The Victim of a Busy Mind

I want to do everything. This year I discovered that I can change my life to become one in which writing is a large part of it. Now that I have the time and energy to do this the ideas are flowing, but not in the same vein. I am a melting mountaintop depositing little ideas into a thousand tributaries, most of which dry out just miles away. I have yet to find my river. My Mississippi, my Connecticut. The tributaries are many but with little strength and water to sustain them. I bleed myself dry coming up with multiple ideas rather than letting one flow and flow and flow until it’s a river ready to be kayaked and polluted. Not even fish will live there. Maybe a tadpole or two.

Brain

It’s a problem to want to try everything; to want to be a poet, a screenwriter, a blogger, a columnist, a student of pop culture, a memoirist and recently, a fiction writer (that’s a new one I thought I’d never see). How do I know where I’ll be happiest? Like a bored fourth grader I spend a couple of weeks in one genre and then move on to the next activity that will light up my feel-good sensors for a little bit.

I’m like this in life, too. I will listen to the same album for a year and then forget about it for the next four.
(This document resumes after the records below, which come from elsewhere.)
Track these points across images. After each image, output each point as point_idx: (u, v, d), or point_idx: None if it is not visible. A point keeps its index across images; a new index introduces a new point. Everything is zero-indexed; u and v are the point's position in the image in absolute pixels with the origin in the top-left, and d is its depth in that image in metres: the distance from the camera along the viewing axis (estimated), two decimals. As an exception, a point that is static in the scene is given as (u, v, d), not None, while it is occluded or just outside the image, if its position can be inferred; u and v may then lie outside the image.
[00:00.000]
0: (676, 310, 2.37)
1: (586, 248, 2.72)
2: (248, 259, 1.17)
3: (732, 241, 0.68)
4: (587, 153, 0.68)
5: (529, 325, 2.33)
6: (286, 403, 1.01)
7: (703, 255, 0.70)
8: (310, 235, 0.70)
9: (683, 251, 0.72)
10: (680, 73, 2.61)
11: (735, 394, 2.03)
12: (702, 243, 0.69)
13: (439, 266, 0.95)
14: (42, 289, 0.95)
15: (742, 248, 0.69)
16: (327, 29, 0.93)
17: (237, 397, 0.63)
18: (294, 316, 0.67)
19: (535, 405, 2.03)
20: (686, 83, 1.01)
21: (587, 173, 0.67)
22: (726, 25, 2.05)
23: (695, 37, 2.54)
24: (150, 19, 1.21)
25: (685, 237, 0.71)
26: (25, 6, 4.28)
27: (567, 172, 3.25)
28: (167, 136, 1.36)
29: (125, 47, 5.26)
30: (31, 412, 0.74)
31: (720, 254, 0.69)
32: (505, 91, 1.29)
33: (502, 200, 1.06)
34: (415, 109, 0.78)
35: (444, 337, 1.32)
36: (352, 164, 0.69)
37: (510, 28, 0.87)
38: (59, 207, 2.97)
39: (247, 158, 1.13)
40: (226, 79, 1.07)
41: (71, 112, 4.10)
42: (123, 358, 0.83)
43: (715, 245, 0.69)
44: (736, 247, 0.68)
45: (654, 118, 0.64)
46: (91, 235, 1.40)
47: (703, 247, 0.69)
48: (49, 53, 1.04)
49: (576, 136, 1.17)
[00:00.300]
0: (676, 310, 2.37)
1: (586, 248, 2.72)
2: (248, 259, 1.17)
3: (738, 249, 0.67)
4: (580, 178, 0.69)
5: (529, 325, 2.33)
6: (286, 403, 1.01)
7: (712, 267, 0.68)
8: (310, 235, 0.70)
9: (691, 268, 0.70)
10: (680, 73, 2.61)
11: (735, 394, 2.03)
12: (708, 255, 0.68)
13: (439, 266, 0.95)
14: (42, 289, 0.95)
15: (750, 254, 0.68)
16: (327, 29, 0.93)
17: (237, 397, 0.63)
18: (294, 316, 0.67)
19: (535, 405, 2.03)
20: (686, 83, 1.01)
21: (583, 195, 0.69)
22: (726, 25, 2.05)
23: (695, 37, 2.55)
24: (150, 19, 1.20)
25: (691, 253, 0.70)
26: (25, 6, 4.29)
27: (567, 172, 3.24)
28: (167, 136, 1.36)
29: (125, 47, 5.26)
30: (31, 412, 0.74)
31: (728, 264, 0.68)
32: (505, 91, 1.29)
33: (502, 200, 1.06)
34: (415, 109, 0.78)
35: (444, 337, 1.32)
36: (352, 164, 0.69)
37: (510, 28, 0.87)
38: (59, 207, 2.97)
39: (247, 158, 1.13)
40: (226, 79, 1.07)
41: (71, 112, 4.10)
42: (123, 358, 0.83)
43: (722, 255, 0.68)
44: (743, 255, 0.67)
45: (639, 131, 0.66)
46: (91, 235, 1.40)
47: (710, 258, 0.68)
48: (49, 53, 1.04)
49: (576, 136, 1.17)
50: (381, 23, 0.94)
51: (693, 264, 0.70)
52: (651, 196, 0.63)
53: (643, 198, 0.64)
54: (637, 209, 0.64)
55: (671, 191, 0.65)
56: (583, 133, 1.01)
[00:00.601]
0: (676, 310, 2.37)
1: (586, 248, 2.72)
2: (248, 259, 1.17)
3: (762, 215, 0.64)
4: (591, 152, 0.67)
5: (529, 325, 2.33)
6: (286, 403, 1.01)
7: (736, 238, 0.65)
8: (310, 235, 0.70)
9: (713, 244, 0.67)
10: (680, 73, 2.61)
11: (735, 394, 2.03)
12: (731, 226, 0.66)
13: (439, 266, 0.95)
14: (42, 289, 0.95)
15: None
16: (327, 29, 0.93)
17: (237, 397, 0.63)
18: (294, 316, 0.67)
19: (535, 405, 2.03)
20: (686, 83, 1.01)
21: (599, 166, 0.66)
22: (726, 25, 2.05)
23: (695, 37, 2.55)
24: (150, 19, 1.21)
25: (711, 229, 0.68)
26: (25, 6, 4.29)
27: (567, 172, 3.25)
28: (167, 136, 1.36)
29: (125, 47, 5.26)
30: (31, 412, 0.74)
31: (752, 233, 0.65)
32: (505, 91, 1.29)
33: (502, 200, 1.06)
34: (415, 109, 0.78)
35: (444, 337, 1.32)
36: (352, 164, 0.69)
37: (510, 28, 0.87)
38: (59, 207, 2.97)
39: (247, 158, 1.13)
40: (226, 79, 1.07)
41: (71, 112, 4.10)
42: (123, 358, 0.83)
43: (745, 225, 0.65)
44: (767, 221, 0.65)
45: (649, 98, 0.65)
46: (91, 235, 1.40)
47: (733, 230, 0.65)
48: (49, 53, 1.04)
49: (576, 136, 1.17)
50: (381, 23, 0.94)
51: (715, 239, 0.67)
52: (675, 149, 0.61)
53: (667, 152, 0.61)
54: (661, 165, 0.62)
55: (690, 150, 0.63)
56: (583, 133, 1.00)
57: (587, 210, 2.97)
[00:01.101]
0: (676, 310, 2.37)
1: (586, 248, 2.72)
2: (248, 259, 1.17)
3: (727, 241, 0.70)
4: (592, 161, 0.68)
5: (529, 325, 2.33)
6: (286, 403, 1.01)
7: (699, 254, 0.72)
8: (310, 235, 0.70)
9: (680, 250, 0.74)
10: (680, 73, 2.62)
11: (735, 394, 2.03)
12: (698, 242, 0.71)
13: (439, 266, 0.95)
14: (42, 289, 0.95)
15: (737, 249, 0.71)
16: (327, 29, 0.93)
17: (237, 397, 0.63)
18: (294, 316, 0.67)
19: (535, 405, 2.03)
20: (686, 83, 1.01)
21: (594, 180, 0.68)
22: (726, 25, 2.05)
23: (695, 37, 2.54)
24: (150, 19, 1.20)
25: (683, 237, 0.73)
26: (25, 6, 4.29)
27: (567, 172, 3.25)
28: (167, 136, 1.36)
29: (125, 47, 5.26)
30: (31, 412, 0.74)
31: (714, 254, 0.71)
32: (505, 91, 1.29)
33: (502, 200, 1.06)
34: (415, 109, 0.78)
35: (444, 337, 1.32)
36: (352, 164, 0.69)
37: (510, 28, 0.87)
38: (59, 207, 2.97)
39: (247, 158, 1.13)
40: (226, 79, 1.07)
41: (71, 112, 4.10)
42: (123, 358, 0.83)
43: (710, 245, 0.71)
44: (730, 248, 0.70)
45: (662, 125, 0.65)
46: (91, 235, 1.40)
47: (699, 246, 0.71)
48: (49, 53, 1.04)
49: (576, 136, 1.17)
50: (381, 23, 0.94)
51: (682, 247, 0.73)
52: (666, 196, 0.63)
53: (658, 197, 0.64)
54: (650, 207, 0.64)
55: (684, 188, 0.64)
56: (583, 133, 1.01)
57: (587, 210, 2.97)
I need that rush of unknown. I’ll buy a new top, wear the shit out of it, and then lose it in the back of my closet. I need to have everything (bills, paperwork, post-its, files, magazines, books, journals) out on my desk at home because the moment I put something away, I forget it exists. If you want to be in my life you need to always be alive and always in use or I will forget you. This is why I keep about 50 irons hot. If I turn one off, I may never return to it. And I don’t like to lose things.

How do I focus my energy, my water, to one stream and eventually to one river? Is this merely immaturity or am I really screwed? I do try to focus. I was really loving non-fiction for a few months and now, it makes me sick like too much candy. I wonder what the hell is going to hold my attention for more than a couple of months and I worry about it constantly. At this rate I’m never going to finish anything and I’ll be washed away to the land of wannabes in someone else’s ample river flood.